» WORK INSTRUCTION
Look through the entries below and extract exactly the lines from the one containing "Nashville and no country." through the one containing "ing campaign. The", ends included.

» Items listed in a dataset
*-*-*

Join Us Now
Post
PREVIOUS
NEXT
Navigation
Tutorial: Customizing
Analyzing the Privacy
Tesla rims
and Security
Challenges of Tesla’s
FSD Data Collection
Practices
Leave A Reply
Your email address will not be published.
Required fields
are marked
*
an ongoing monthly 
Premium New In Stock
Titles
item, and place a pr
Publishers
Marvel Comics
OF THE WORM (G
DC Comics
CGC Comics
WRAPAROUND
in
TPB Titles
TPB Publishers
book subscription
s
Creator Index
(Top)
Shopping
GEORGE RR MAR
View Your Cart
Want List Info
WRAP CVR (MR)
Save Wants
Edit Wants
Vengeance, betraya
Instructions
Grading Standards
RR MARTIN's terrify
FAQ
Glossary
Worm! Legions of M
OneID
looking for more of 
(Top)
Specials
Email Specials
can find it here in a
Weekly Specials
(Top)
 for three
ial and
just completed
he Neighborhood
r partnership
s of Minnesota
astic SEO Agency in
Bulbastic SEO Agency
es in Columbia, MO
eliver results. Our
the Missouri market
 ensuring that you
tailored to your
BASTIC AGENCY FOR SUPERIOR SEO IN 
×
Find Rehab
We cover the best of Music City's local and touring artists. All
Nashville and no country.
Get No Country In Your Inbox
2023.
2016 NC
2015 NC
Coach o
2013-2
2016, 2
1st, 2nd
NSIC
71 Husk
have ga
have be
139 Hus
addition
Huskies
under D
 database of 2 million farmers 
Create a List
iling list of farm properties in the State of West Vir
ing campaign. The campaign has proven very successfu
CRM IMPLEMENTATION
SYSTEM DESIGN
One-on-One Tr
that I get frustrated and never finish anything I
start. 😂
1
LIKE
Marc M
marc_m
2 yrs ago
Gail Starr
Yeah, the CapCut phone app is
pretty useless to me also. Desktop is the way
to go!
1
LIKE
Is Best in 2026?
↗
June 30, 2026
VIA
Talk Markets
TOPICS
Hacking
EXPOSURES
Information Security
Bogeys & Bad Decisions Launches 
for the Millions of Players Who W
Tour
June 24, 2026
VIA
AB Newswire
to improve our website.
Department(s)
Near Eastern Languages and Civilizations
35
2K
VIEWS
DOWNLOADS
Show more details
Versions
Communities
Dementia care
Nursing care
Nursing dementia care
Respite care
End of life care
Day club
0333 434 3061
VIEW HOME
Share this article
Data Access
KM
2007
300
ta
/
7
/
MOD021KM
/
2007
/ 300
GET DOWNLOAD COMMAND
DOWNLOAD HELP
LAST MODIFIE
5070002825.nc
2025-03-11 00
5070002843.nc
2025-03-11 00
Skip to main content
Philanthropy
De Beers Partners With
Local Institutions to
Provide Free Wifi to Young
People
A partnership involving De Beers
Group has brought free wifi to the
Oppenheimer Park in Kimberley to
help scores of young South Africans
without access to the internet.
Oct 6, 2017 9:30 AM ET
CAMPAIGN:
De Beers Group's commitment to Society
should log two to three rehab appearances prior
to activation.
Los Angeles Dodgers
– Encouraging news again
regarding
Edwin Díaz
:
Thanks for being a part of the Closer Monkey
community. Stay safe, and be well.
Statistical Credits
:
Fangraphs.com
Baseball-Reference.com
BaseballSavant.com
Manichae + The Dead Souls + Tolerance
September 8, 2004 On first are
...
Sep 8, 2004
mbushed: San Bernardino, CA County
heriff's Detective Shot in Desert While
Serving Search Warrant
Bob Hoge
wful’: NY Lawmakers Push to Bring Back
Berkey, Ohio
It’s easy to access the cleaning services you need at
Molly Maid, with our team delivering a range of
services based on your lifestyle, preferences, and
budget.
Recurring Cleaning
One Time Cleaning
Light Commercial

*-*-*

» SOLUTION TO THE PROBLEM
Nashville and no country.
Get No Country In Your Inbox
2023.
2016 NC
2015 NC
Coach o
2013-2
2016, 2
1st, 2nd
NSIC
71 Husk
have ga
have be
139 Hus
addition
Huskies
under D
 database of 2 million farmers 
Create a List
iling list of farm properties in the State of West Vir
ing campaign. The campaign has proven very successfu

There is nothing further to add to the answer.